Show all lines containing "overlooked" from the data below.

***** Data to process

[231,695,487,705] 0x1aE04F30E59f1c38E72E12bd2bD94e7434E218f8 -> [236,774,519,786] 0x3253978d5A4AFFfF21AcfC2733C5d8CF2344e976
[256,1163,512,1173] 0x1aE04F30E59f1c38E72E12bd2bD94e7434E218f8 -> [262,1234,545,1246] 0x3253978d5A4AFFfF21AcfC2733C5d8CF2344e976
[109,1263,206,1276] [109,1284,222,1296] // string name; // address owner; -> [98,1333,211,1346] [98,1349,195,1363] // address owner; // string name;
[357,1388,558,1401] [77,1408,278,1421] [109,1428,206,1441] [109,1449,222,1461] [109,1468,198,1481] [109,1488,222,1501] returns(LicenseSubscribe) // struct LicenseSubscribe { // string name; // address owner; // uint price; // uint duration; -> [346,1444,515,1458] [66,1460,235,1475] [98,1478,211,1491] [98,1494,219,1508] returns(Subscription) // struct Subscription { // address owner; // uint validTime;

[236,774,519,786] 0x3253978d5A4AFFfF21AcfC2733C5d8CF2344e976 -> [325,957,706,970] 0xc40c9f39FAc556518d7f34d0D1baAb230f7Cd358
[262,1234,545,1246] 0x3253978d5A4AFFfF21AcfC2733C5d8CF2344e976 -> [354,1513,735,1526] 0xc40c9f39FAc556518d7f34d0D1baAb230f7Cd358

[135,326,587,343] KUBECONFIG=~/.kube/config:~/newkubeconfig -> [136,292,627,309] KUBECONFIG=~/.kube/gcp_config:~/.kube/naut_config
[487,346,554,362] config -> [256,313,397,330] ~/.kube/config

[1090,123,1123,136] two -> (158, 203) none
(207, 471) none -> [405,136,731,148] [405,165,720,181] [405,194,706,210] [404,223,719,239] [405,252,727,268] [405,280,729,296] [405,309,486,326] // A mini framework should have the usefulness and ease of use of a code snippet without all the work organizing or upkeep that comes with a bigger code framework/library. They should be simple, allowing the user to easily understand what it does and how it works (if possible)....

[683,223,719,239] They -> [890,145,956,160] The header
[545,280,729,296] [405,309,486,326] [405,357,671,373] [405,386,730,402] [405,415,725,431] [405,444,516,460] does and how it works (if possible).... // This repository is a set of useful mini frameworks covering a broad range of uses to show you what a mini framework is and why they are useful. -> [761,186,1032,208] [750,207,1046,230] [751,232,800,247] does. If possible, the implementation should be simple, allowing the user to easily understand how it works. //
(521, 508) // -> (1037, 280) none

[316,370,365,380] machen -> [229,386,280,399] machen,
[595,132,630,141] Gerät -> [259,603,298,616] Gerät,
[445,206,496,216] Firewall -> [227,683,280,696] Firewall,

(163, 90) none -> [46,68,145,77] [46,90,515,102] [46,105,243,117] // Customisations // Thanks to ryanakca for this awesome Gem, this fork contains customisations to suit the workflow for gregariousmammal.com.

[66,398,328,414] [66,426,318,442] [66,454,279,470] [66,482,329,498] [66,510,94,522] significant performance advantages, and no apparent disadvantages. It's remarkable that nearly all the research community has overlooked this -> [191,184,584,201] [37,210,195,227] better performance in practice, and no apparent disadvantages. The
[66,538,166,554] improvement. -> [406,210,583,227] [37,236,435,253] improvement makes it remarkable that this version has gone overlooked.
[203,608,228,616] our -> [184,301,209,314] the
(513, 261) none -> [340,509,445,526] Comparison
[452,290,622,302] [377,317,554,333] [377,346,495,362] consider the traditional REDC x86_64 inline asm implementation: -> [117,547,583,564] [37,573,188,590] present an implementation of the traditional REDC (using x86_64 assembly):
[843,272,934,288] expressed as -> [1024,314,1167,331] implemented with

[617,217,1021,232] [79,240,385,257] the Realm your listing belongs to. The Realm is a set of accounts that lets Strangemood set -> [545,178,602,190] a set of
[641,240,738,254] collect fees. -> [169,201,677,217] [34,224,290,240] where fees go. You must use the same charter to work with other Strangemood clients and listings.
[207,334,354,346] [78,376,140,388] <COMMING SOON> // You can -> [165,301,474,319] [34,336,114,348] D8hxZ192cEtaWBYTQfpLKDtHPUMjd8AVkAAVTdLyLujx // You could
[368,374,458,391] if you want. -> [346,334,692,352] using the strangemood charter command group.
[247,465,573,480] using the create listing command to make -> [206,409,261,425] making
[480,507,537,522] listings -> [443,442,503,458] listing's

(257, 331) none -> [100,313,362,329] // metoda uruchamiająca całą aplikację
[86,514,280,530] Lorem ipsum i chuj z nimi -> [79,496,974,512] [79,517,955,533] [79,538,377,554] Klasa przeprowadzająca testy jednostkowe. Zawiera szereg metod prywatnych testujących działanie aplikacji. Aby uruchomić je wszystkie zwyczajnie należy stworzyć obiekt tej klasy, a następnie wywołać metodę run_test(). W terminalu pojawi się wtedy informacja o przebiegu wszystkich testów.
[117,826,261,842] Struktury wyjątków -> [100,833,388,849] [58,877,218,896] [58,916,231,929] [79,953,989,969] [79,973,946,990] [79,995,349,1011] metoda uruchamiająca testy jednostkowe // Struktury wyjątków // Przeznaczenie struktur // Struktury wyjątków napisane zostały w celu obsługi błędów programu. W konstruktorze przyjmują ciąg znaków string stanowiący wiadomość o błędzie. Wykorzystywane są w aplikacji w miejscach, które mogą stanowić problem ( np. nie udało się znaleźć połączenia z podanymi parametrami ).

**********

### Solution for this task
[66,398,328,414] [66,426,318,442] [66,454,279,470] [66,482,329,498] [66,510,94,522] significant performance advantages, and no apparent disadvantages. It's remarkable that nearly all the research community has overlooked this -> [191,184,584,201] [37,210,195,227] better performance in practice, and no apparent disadvantages. The
[66,538,166,554] improvement. -> [406,210,583,227] [37,236,435,253] improvement makes it remarkable that this version has gone overlooked.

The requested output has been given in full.